**Task to carry out**
Render the text read from every one of the rows below as a JSON list of strings, with one string per line and blank lines omitted. Leave the pictures out of the answer.

== Provided data

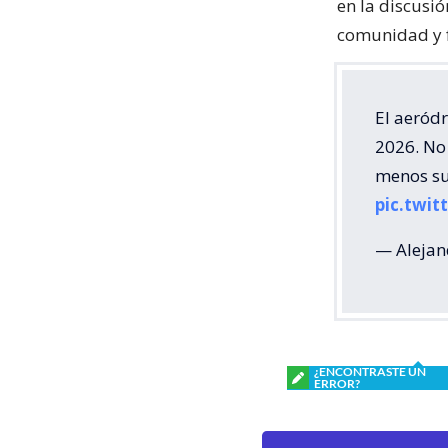
en la discusi
comunidad y f
El aeród
2026. No
menos su 
pic.twi
— Alejan
¿ENCONTRASTE UN
ERROR?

====

**Task solution**
[
  "en la discusi",
  "comunidad y f",
  "El aeród",
  "2026. No",
  "menos su ",
  "pic.twi",
  "— Alejan",
  "¿ENCONTRASTE UN",
  "ERROR?"
]